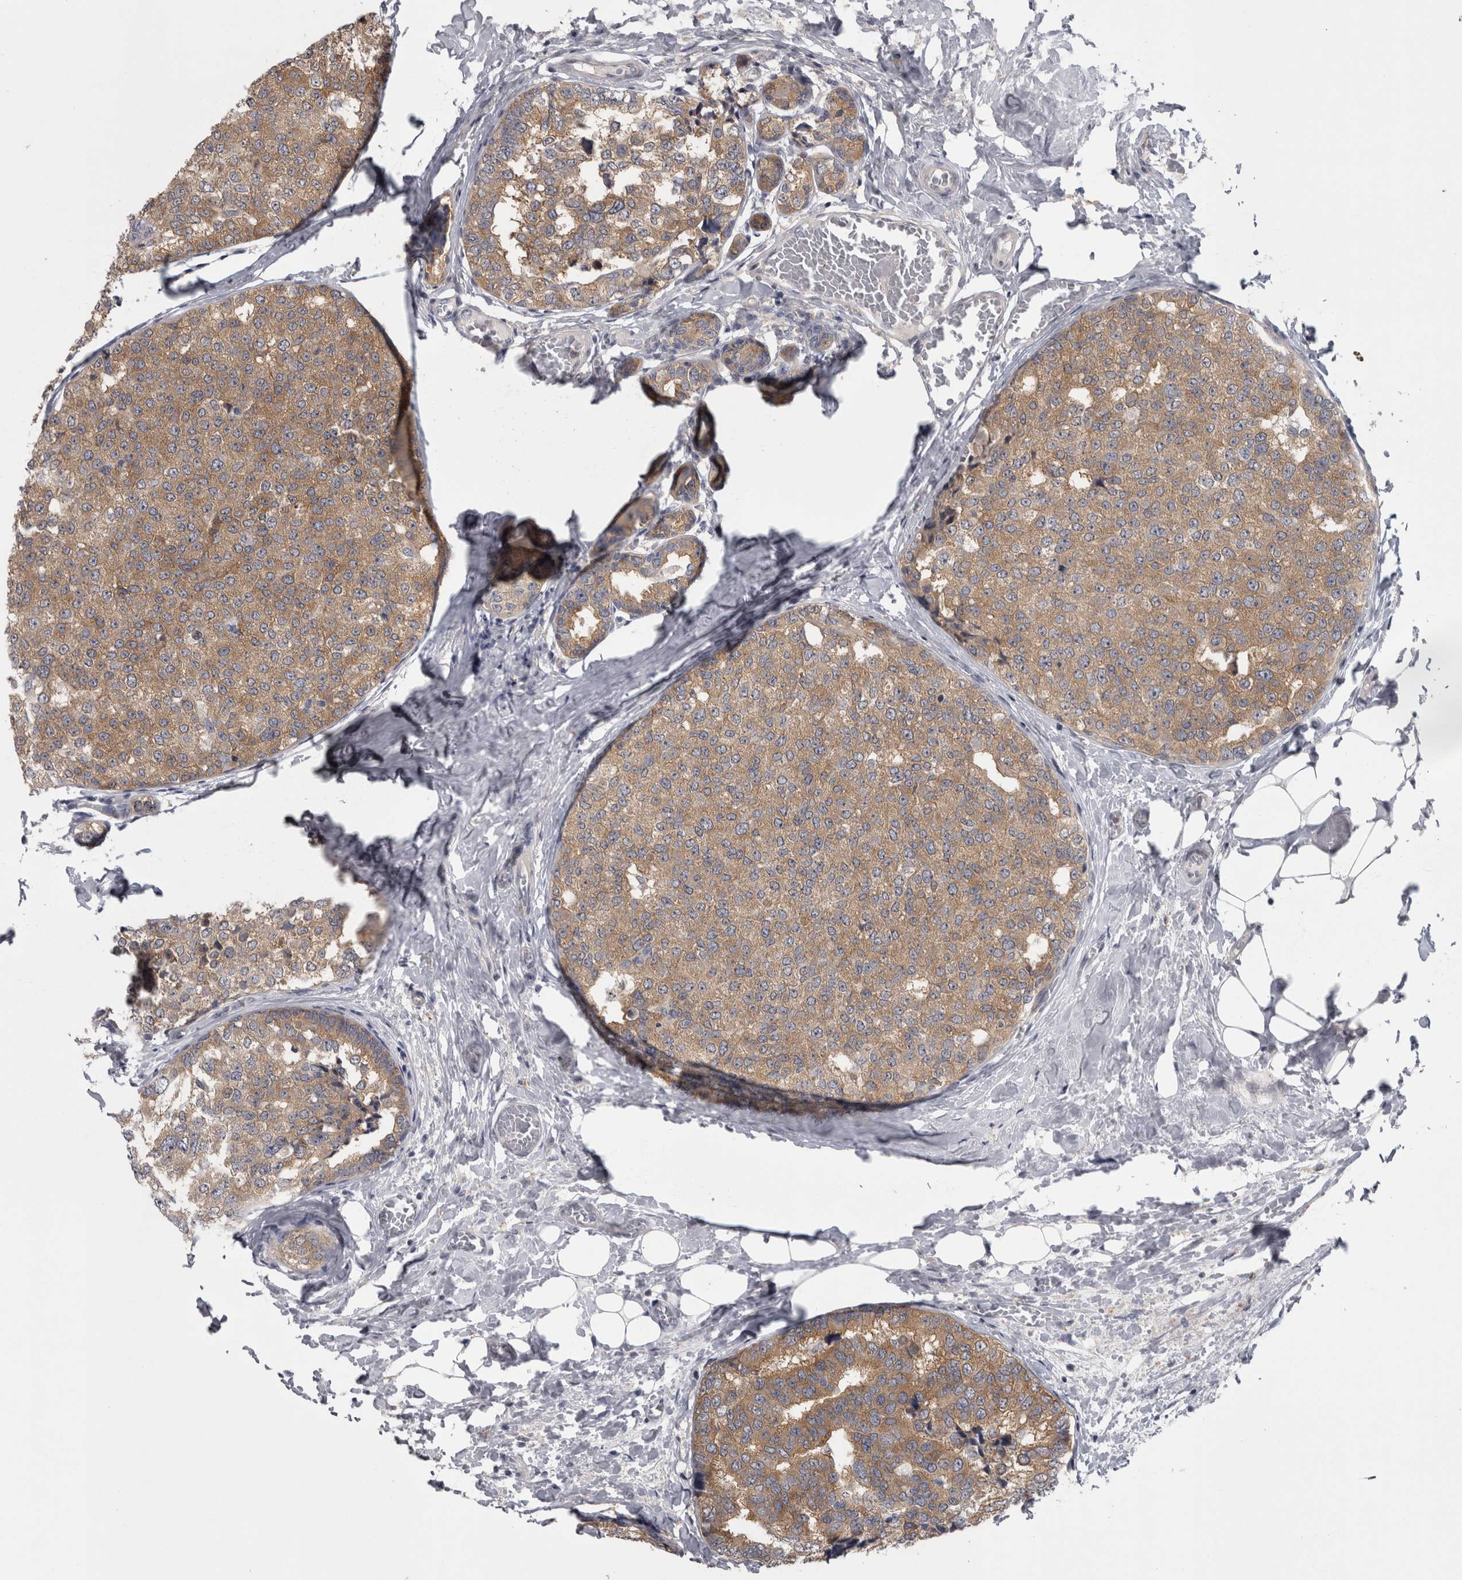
{"staining": {"intensity": "moderate", "quantity": ">75%", "location": "cytoplasmic/membranous"}, "tissue": "breast cancer", "cell_type": "Tumor cells", "image_type": "cancer", "snomed": [{"axis": "morphology", "description": "Normal tissue, NOS"}, {"axis": "morphology", "description": "Duct carcinoma"}, {"axis": "topography", "description": "Breast"}], "caption": "Immunohistochemical staining of infiltrating ductal carcinoma (breast) shows medium levels of moderate cytoplasmic/membranous protein positivity in approximately >75% of tumor cells. (DAB IHC with brightfield microscopy, high magnification).", "gene": "PRKCI", "patient": {"sex": "female", "age": 43}}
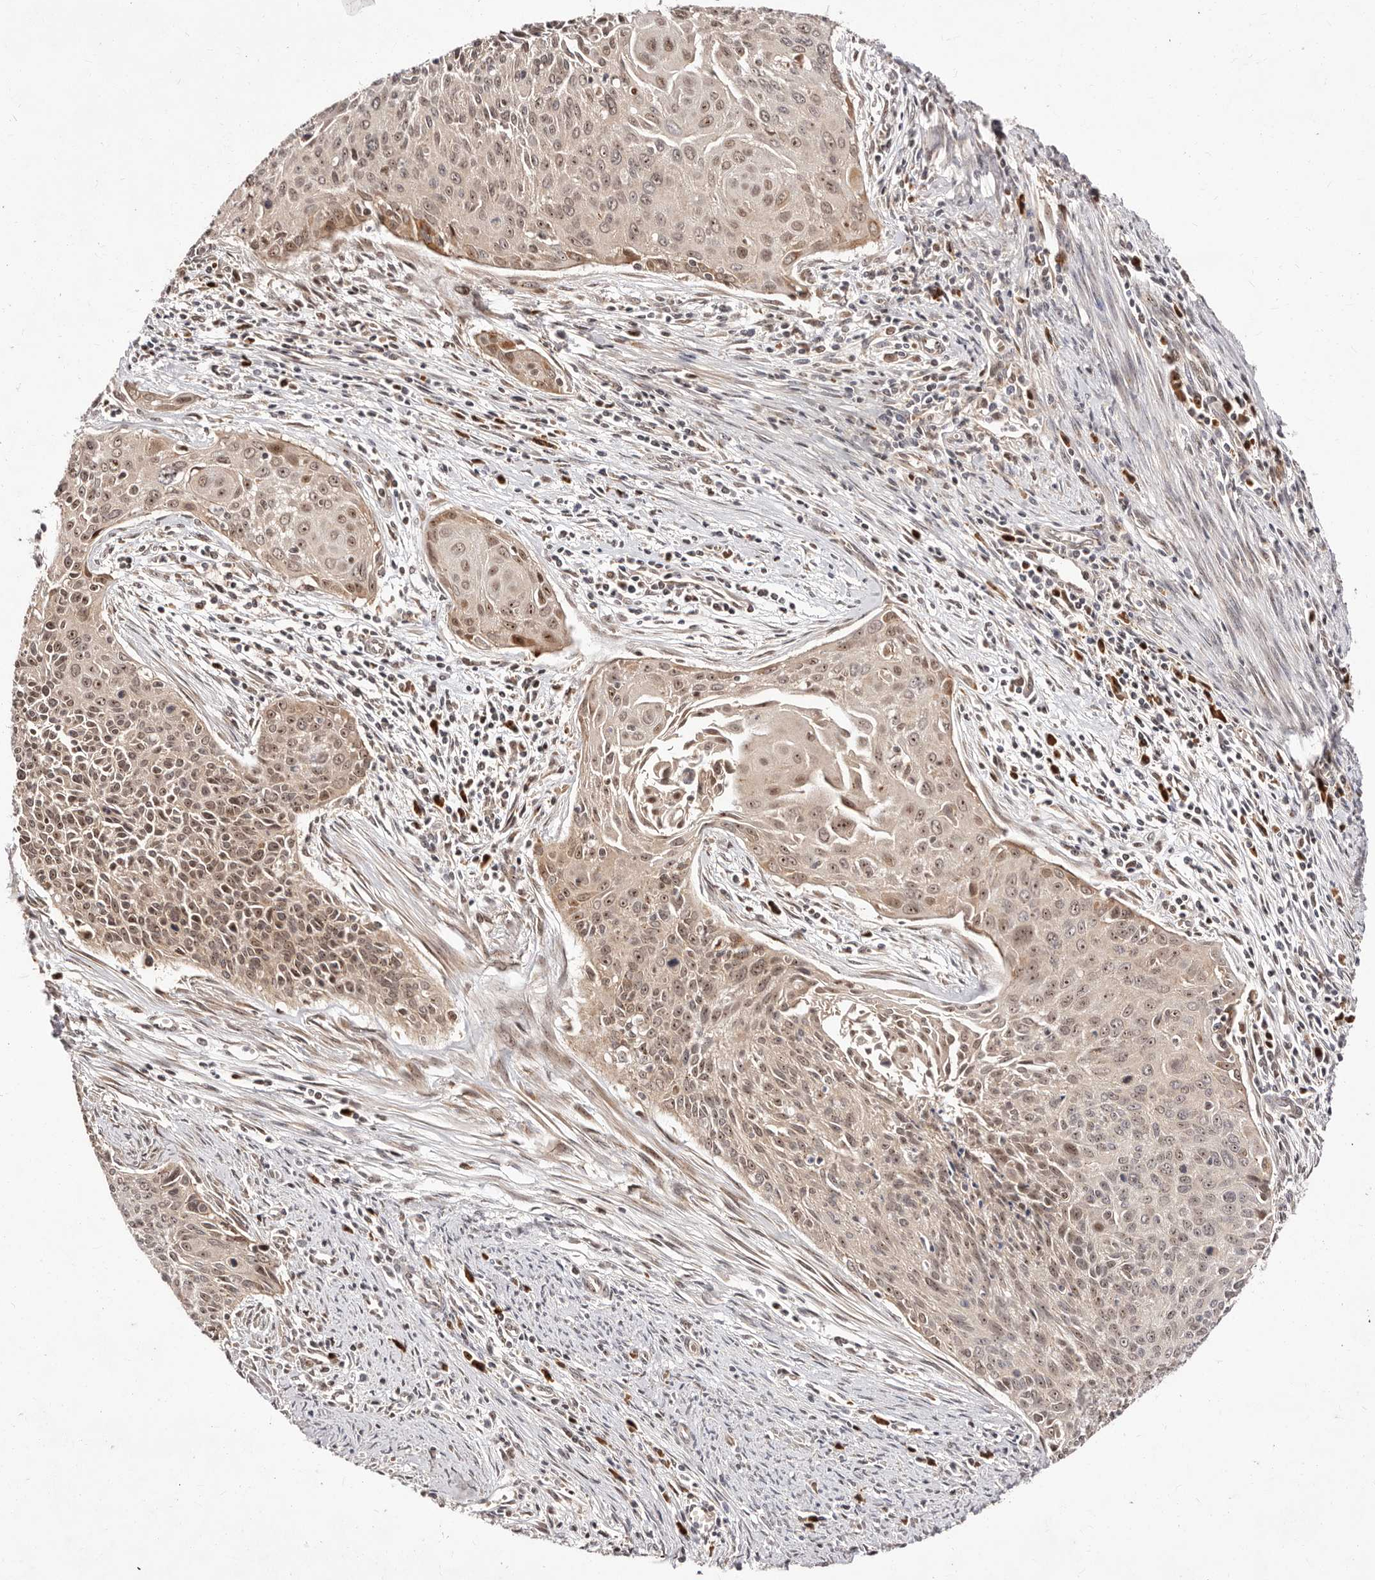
{"staining": {"intensity": "moderate", "quantity": ">75%", "location": "cytoplasmic/membranous,nuclear"}, "tissue": "cervical cancer", "cell_type": "Tumor cells", "image_type": "cancer", "snomed": [{"axis": "morphology", "description": "Squamous cell carcinoma, NOS"}, {"axis": "topography", "description": "Cervix"}], "caption": "About >75% of tumor cells in cervical cancer (squamous cell carcinoma) demonstrate moderate cytoplasmic/membranous and nuclear protein expression as visualized by brown immunohistochemical staining.", "gene": "APOL6", "patient": {"sex": "female", "age": 55}}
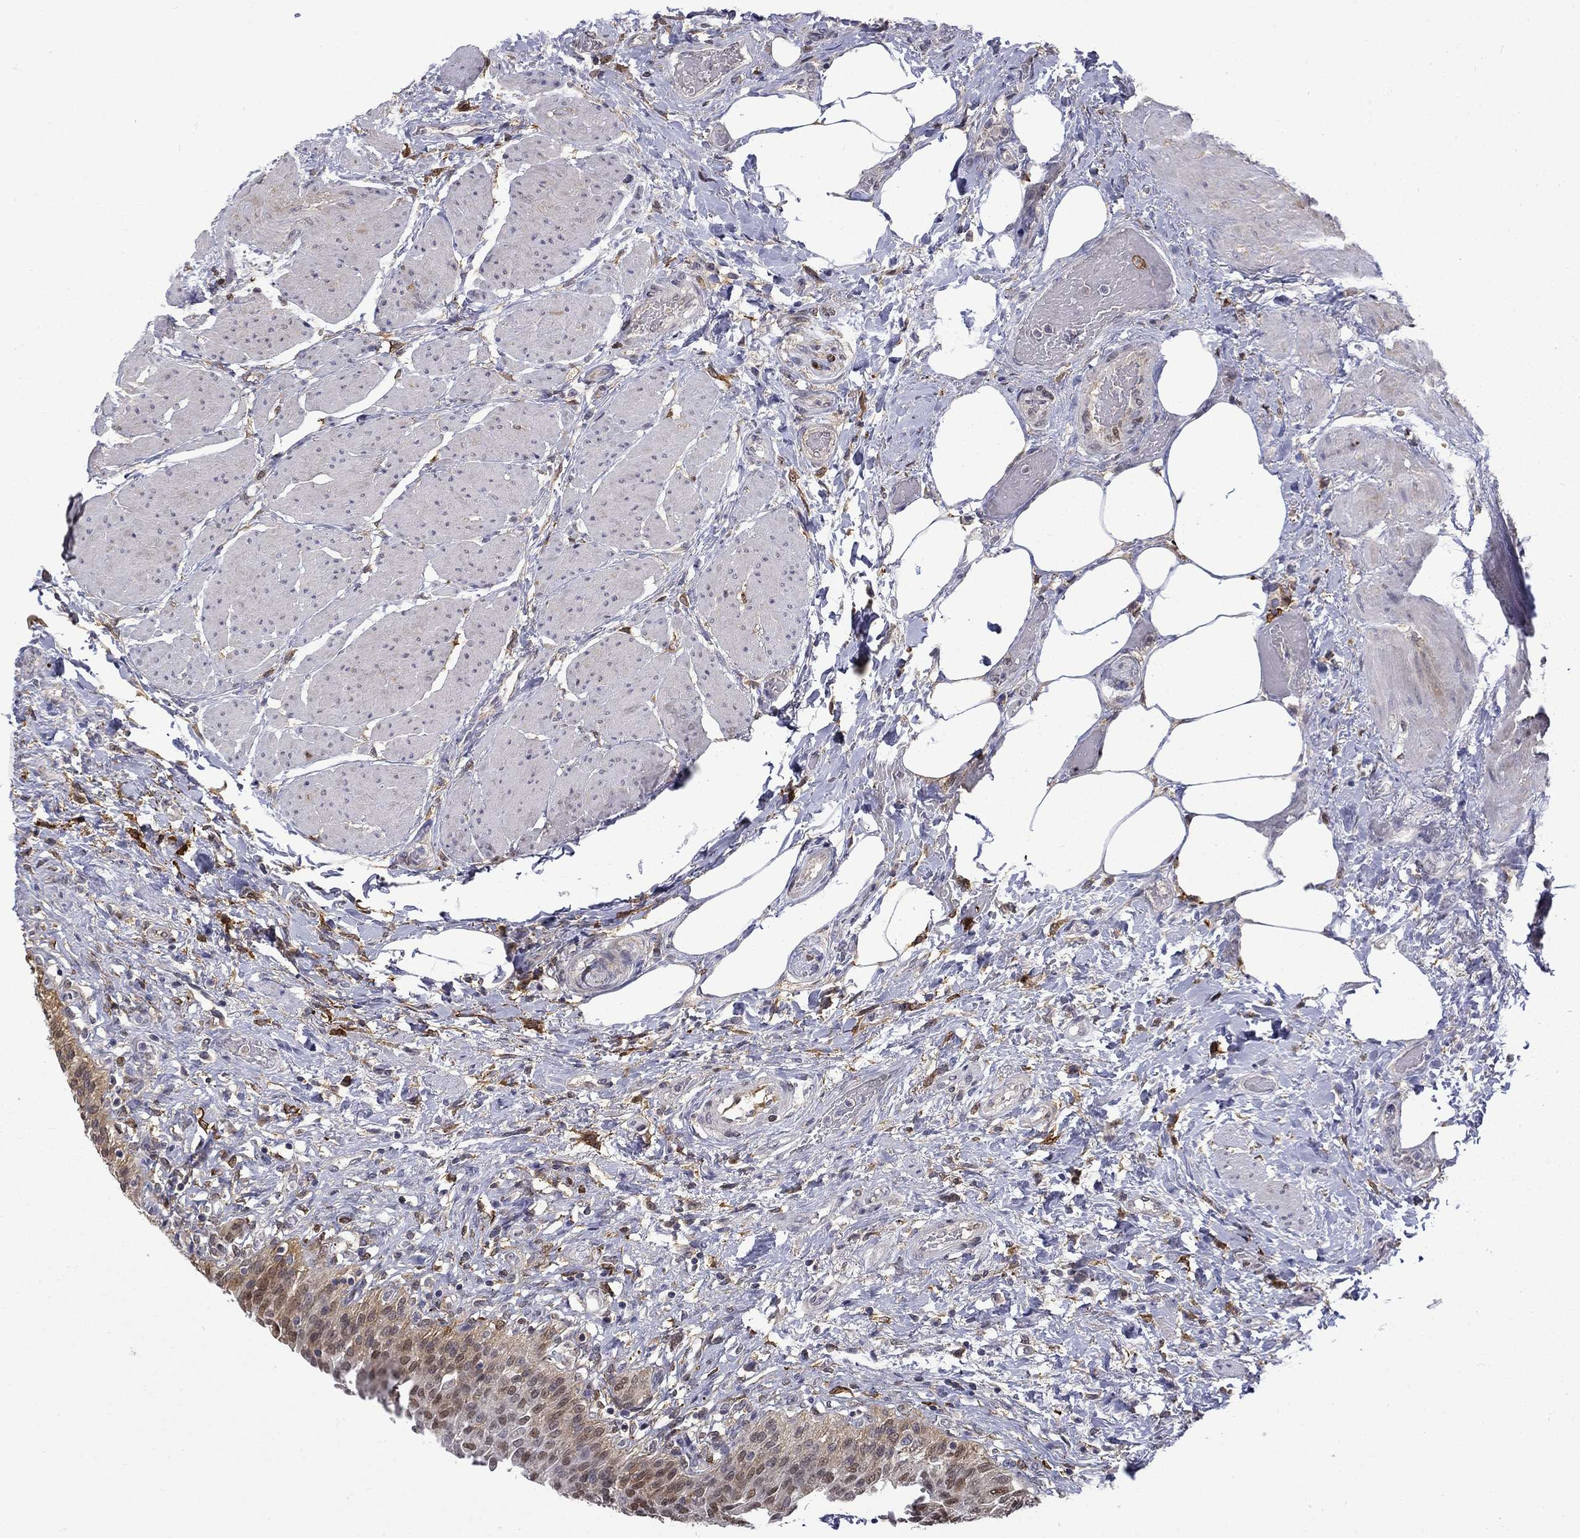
{"staining": {"intensity": "strong", "quantity": "25%-75%", "location": "cytoplasmic/membranous,nuclear"}, "tissue": "urinary bladder", "cell_type": "Urothelial cells", "image_type": "normal", "snomed": [{"axis": "morphology", "description": "Normal tissue, NOS"}, {"axis": "morphology", "description": "Metaplasia, NOS"}, {"axis": "topography", "description": "Urinary bladder"}], "caption": "Normal urinary bladder demonstrates strong cytoplasmic/membranous,nuclear expression in about 25%-75% of urothelial cells (brown staining indicates protein expression, while blue staining denotes nuclei)..", "gene": "PCBP2", "patient": {"sex": "male", "age": 68}}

What you will do: Repeat verbatim the lines from the one with "tumor cells in" through the end of the listing above. Include both ends, add nothing, and exclude the pictures.

Exercise response:
{"staining": {"intensity": "moderate", "quantity": ">75%", "location": "cytoplasmic/membranous,nuclear"}, "tissue": "cervical cancer", "cell_type": "Tumor cells", "image_type": "cancer", "snomed": [{"axis": "morphology", "description": "Squamous cell carcinoma, NOS"}, {"axis": "topography", "description": "Cervix"}], "caption": "About >75% of tumor cells in cervical cancer (squamous cell carcinoma) demonstrate moderate cytoplasmic/membranous and nuclear protein expression as visualized by brown immunohistochemical staining.", "gene": "APOL6", "patient": {"sex": "female", "age": 55}}
{"staining": {"intensity": "strong", "quantity": "25%-75%", "location": "cytoplasmic/membranous,nuclear"}, "tissue": "urinary bladder", "cell_type": "Urothelial cells", "image_type": "normal", "snomed": [{"axis": "morphology", "description": "Normal tissue, NOS"}, {"axis": "morphology", "description": "Metaplasia, NOS"}, {"axis": "topography", "description": "Urinary bladder"}], "caption": "Normal urinary bladder demonstrates strong cytoplasmic/membranous,nuclear expression in about 25%-75% of urothelial cells (brown staining indicates protein expression, while blue staining denotes nuclei)..", "gene": "PCBP2", "patient": {"sex": "male", "age": 68}}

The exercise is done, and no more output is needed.